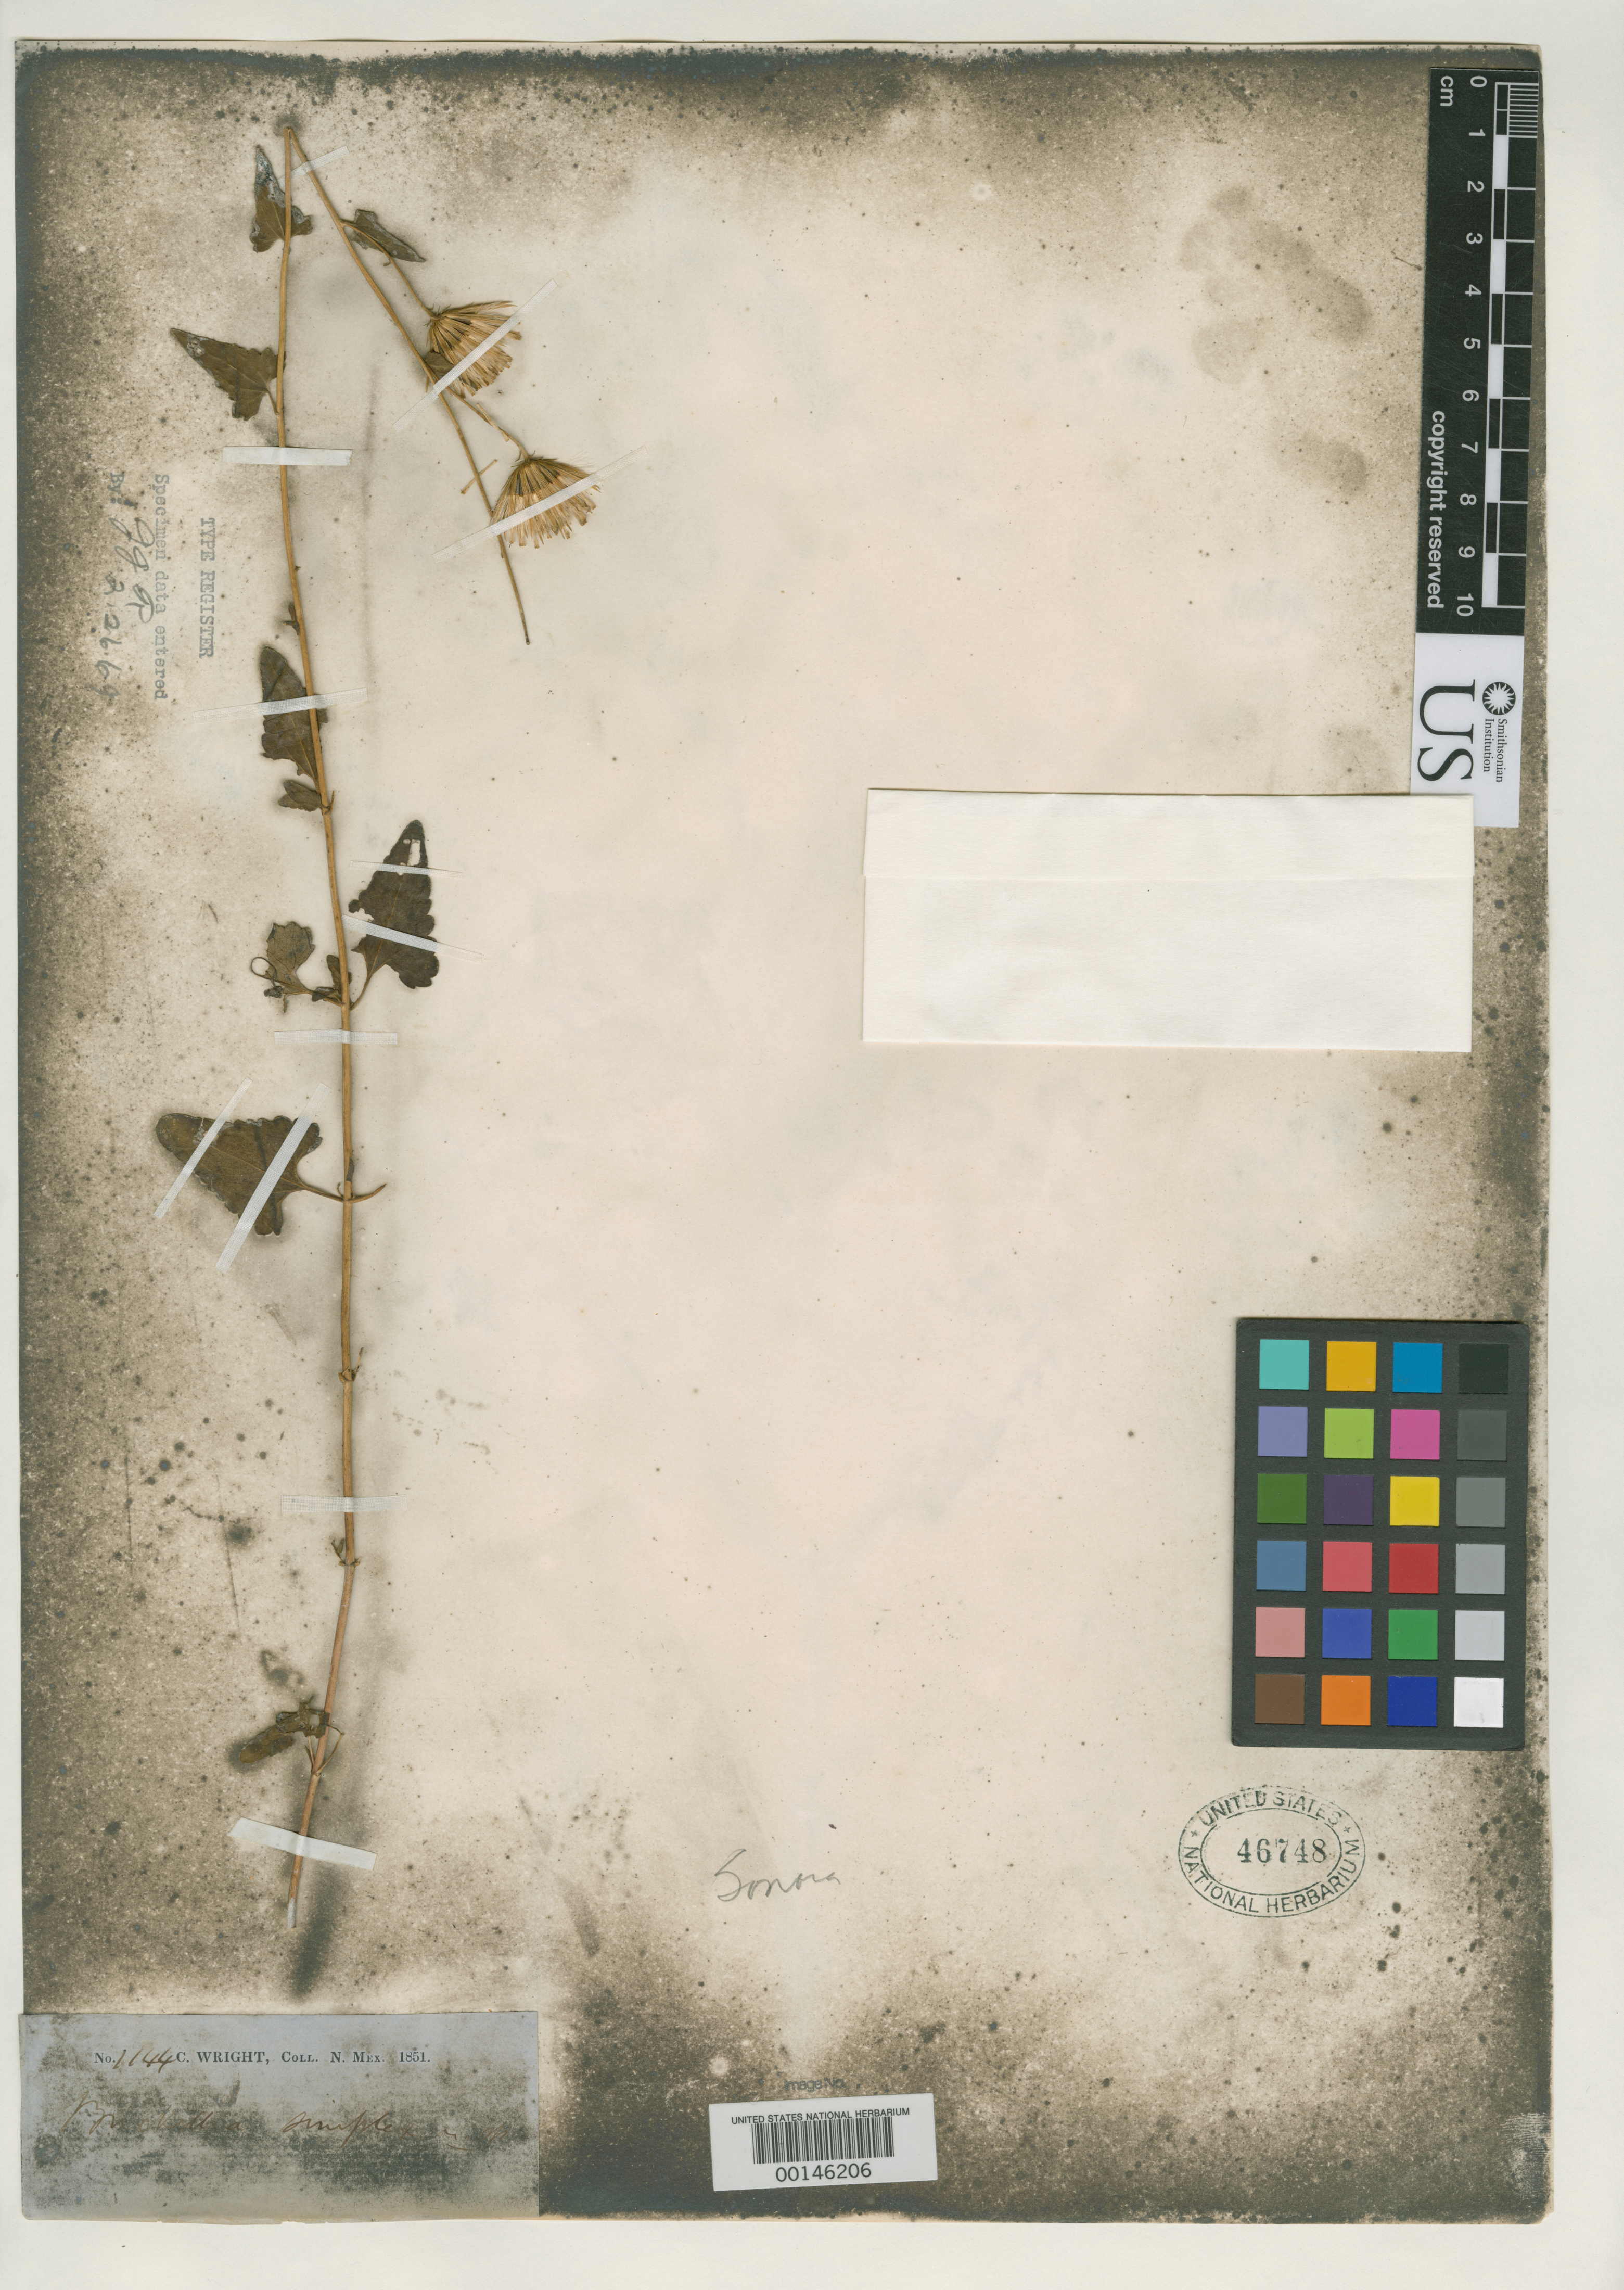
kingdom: Plantae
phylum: Tracheophyta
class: Magnoliopsida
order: Asterales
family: Asteraceae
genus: Brickellia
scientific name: Brickellia simplex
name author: A. Gray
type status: Type Collection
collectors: C. Wright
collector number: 1144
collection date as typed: Sep 1851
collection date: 1851-09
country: Mexico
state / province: Sonora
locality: Santa Cruz.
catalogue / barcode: US 46748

__________

### REQUIREMENTS
Swap "locality" for "site" in the rows running from the line holding "name author: A. Gray" through the end of the rows, inclusive, and return only those lines with nothing else altered.

### ANSWER TO THIS TASK
name author: A. Gray
type status: Type Collection
collectors: C. Wright
collector number: 1144
collection date as typed: Sep 1851
collection date: 1851-09
country: Mexico
state / province: Sonora
site: Santa Cruz.
catalogue / barcode: US 46748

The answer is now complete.